DOCUMENT SECTION Start Marker

Fighting for a High-Wage America
Politicians talk endlessly about jobs, but few seem to understand what UE members know from our own workplaces: good jobs do not come from the generosity of bosses, but from the hard work and creativity of working people, organized into strong unions and backed up by good public policy.
The progressive, nonpartisan think tank The Century Foundation [1] aims to change the national conversation about jobs, especially in manufacturing, with their new “High-Wage America Project.”
Launched in June [2], the project starts from another lesson that UE members have learned from hard experience, that corporate and political elites in the U.S. have made deliberate choices since the 1970s to turn our nation into a low-wage society.
Last week, the High Wage America project held their first regional summit, “Manufacturing a Better Paying Pennsylvania,” in Pittsburgh.
Progressive economist and High Wage America Project director Jeff Madrick denounced mainstream economists who talk about the destruction of good jobs and increasing inequality as somehow “inevitable.” Instead, he said, inequality is increasing because the Federal Reserve deliberately kept the unemployment rate high, and because the federal government, in the grips of “free market” ideology and faith in “free trade,” has abandoned any attempt to create a coherent, pro-worker industrial policy for the U.S.
The premise of free market ideology, Madrick said, is that workers will get paid fairly because of “market forces.” As any UE member who has ever been in negotiations knows, workers rarely get paid fairly unless they organize and demand it.
One of the results of basing policy on these flawed economic ideas, Madrick pointed out, is that while manufacturing workers in the U.S. earn more than other U.S. workers, they earn significantly less than manufacturing workers in Europe.
Madrick suggested that, in order to transform the U.S. into a high-wage society, the government at all levels should develop a robust program of public investment in infrastructure, improve the quality of K-12 education, and increase access to college and job training. Importantly, he stressed that labor policies — increasing the minimum wage and strengthening collective bargaining — are just as important as investment and education in creating high-wage jobs in manufacturing.
The conference was also addressed by several labor leaders, including Steelworkers President Leo Gerard, who spoke about the importance of “holding on to what we’ve got” by preserving existing union jobs, and director of the AFL-CIO Industrial Union Council Brad Markell, who reminded attendees that 40% of U.S. manufacturing workers make less than $15 per hour, and 11% are temporary workers. He also pointed out that “health care costs are the monster” in terms of costs in the manufacturing sector, which underscores the point that UE has long made, that a single-payer, Medicare for All healthcare system would be good for the economy as a whole (The Century Foundation’s program for Building a High-Wage America [3] includes support for Medicare for All).
An “Industrial Commons”
The notion of a commons is rooted in the historical practice of community members benefiting from the common use of shared town lands to graze their animals. The modern-day equivalent of a commons for industry includes sharing of specific resources: the research and development and manufacturing infrastructures, including the know-how, process development skills, and engineering capabilities, as well as access to suppliers of advanced materials, tools, production equipment, and components necessary for retaining, restoring, and growing new industrial capacity in specific sectors and geographical locations.

DOCUMENT SECTION End Marker
EXCERPTED DATA Start Marker

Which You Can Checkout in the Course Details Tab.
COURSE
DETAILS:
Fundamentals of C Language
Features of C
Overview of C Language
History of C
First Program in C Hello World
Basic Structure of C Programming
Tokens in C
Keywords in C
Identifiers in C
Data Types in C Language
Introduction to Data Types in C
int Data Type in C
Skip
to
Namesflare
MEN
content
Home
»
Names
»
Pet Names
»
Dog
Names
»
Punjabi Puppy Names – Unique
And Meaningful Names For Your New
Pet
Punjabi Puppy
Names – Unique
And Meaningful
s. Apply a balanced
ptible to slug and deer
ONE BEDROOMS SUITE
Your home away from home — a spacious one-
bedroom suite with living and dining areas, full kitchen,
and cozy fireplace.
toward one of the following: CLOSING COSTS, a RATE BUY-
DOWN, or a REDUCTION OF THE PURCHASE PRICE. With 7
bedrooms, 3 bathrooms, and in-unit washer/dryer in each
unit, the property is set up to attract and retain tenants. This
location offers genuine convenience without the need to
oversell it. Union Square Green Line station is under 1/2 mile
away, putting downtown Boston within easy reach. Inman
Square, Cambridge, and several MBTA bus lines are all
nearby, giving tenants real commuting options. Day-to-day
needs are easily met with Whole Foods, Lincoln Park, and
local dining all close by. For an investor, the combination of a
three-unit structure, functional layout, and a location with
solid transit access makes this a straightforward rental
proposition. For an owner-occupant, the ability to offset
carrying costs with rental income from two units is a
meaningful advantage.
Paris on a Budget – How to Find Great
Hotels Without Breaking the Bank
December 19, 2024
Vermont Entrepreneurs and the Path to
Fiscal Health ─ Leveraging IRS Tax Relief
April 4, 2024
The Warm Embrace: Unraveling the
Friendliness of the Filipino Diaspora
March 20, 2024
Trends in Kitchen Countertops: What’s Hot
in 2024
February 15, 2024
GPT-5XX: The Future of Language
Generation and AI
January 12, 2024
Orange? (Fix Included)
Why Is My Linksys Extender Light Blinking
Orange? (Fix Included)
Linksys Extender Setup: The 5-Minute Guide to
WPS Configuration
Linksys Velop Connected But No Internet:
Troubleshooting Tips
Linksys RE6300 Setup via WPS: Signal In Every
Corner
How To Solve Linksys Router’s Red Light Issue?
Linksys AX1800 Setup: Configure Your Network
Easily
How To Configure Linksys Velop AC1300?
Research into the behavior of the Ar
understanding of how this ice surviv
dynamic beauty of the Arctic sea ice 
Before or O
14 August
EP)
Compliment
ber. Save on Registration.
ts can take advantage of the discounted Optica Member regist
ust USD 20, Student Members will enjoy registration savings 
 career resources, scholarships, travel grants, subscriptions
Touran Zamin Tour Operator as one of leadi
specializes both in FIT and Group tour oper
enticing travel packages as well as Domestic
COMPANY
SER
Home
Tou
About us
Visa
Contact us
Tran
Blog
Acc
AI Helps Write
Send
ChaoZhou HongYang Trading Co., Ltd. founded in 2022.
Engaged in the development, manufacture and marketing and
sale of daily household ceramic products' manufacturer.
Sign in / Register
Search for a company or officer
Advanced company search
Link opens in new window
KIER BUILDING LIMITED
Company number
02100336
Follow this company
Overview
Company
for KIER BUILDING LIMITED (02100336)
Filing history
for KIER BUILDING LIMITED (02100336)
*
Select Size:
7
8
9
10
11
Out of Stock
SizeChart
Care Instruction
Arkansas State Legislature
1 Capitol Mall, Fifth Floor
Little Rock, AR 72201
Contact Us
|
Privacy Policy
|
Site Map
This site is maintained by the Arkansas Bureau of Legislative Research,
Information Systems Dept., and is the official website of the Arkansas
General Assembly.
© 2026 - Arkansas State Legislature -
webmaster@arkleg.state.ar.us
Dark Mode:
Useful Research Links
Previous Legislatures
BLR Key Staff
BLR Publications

EXCERPTED DATA End Marker

* QUESTIONS *
**1)** In the article on the High-Wage America Project, what percentage of U.S. manufacturing workers make less than $15 per hour?
**2)** Carry the article on the High-Wage America Project forward from its final sentence about the industrial commons.
The entries are separate material with no connection to the article on the High-Wage America Project.

* ANSWERS TO THE TASKS *
**1)** 40% of U.S. manufacturing workers make less than $15 per hour.

**2)**
—from Revitalizing America’s Manufacturing Communities [4], Joel S. Yudken, Thomas Croft and Andrew Stettner, The Century Foundation, 10/16/2017
Tom Croft, the director of the Steel Valley Authority [5], spoke about how the current focus on jobs and manufacturing is an opening to talk about industrial policy. He declared that Pennsylvania has been devastated by “man-made disasters,” driven by decisions made on Wall Street, in Washington and in corporate boardrooms. He suggested that strengthening and creating regional jobs authorities like the SVA could provide an “Industrial Commons” of shared resources and capacities that would sustain a revived manufacturing base in Pennsylvania and other heartland states.
He also recognized former UE Local 610 Chief Steward Charlie McCollester, who helped found the SVA in the 1980s.
Economist Stephen Herzenberg, the director of the progressive Keystone Research Center [6], described the man-made disaster of deindustrialization that hit Pennsylvania in the 80s in stark terms. Working people in Pennsylvania suffered a collective wage drop of $3.50 per hour during that decade. Mainstream economists, he charged, are “deaf to the destruction” that their theories cause in working-class communities and “blind to the market failures” that wreak havoc on working people’s lives.
“It’s just crazy,” said Herzenberg, describing the prevailing approach to economic development, in which local and state governments try to lure jobs away from other localities with tax breaks and subsidies. Governments are spending money writing checks to individual companies while “massively under-investing” in the kind of infrastructure that has been demonstrated to be more effective in supporting small and medium manufacturing enterprises. “We’re chasing instead of building,” he said.
Companies’ location decisions, he said, are often based on fads. While there are ways to change policies to make “reshoring,” or moving manufacturing jobs back to the U.S., more financially attractive, the U.S. also needs to make a values-based decision to produce goods in the country.
Shaping Our Own Society
Harold Meyerson, editor of The American Prospect [7], contrasted the “growing sentiment that American capitalism isn’t working very well” with the decreasing power that working people have to shape the economic structure of society. The decline of worker power, he noted, is not just limited to the fact that 93.6% of private-sector workers are now non-union and thus can’t engage in collective bargaining. 65 million American workers, he said, can’t even bargain over wages individually because they have been forced to sign “non-competition” agreements, are temps, or are misclassified as “independent contractors.”
This decline of worker power has led to a redistribution of wealth from labor to capital, from working people to wealthy bosses and shareholders.
Madeline Janis, the director of Jobs to Move America [8], emphasized the importance of exerting democratic power over the private sector. She described the ways cities such as Los Angeles have used public procurement policies to create good manufacturing jobs locally. Public procurement, she noted, is over $2 trillion per year, and makes up 12% of gross domestic product. The purchasing and bidding processes for public procurement, she suggested, can be used to enact progressive and pro-worker policy goals.
One of the themes running through the conference, especially in remarks by Janis, Pittsburgh City Councilwoman Natalia Rudiak and Allegheny County Council Member DeWitt Walton, was the importance of ensuring that jobs in manufacturing go to people, especially women and people of color, who have often been excluded from good jobs. Markell, from the AFL-CIO, noted that the decline in manufacturing employment in recent decades has disproportionately hurt African-American communities, and numerous speakers addressed the challenges faced by women seeking employment in manufacturing.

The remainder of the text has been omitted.